Helena Habdija, portfolio manager at the Dotforge tech accelerator in Manchester, says this is one of the most important aspects of having more than one founder. “The first benefit is definitely more people, more skills; especially if those skills are complementary.”
Paul Graham, the entrepreneur’s guru and co-founder of Y Combinator, has even listed being a solo founder as the number one mistake that causes startups to fail. His argument is that it’s a vote of no confidence because the founder could not persuade anyone to start the company with them.
In the same way, the process of finding a co-founder can help entrepreneurs refine and gain confidence in their business. Helena says: “You need to sell your idea.
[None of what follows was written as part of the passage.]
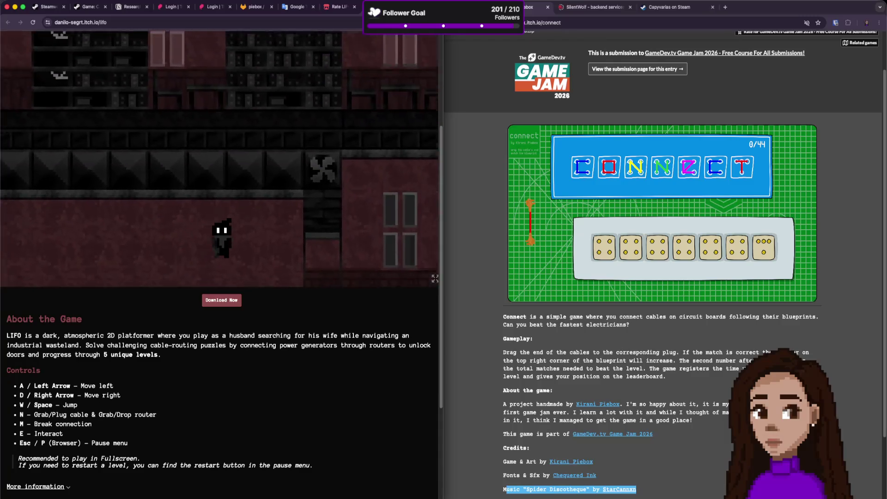
{"action": "key", "text": "d"}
If you’re able to get someone to want to go with you on that journey, to believe in your idea, then you know that you have something.”
Solo founders and decision making
Many investors will only consider funding teams consisting of two or more. Helena says that is because solo founders present a greater risk. “A lot of ideas will not work. Even if it is a good idea, there is no guarantee that the market will not shift. If the market shifts and you have a team of people that are dedicated to the goals, they will know that they need to pivot.”
She has worked with solo founders in the past. “One of the hardest things for some of them was making decisions. You have five to ten choices, but you need to take one and this is your decision, no one else’s. If you don’t have someone to listen, to get you thinking in a different way, it’s hard to make those decisions.”
Two heads are better than one
Launching a startup is a lonely business. Helena says: “Not everyone understands why you are leaving everything else behind and starting this. Having someone there that understands that is really important.”
She says co-founders can provide emotional support to one another through the difficult early stages. “It’s really good to have someone that can lift you up when you’re down and give you a bit of strength and push when you need it.”
Clair agrees, saying she and her sister do lean on one another. “We always have each other’s backs.” They share the business 50/50 and make joint decisions about its direction. Clair says: “I’m more of a risk taker and Ann is not, so that can lead to frustration. That’s a good balancing act anyway. We have a middle ground.”
She says it helps that they are sisters. “We can talk to each other in a way that perhaps you wouldn’t talk to another colleague.” Those family ties keep the business together. Clair says: “If you are working with someone who is a colleague, then there is that capacity to fall out. Because we’re family, we’re tighter.”
That said, starting a business with a colleague could mean that together you have a deep knowledge of the industry. And you already know what it’s like to work together. Michele Langenbrinck and Claudia Cardozo de Biasi opened their shoe shop Cecilia Quinn in 2015, after working together at a fashion house in Mayfair. “I’ve always thought how lucky we are to have met each other. It started as a professional relationship and friendship came afterwards,” says Claudia.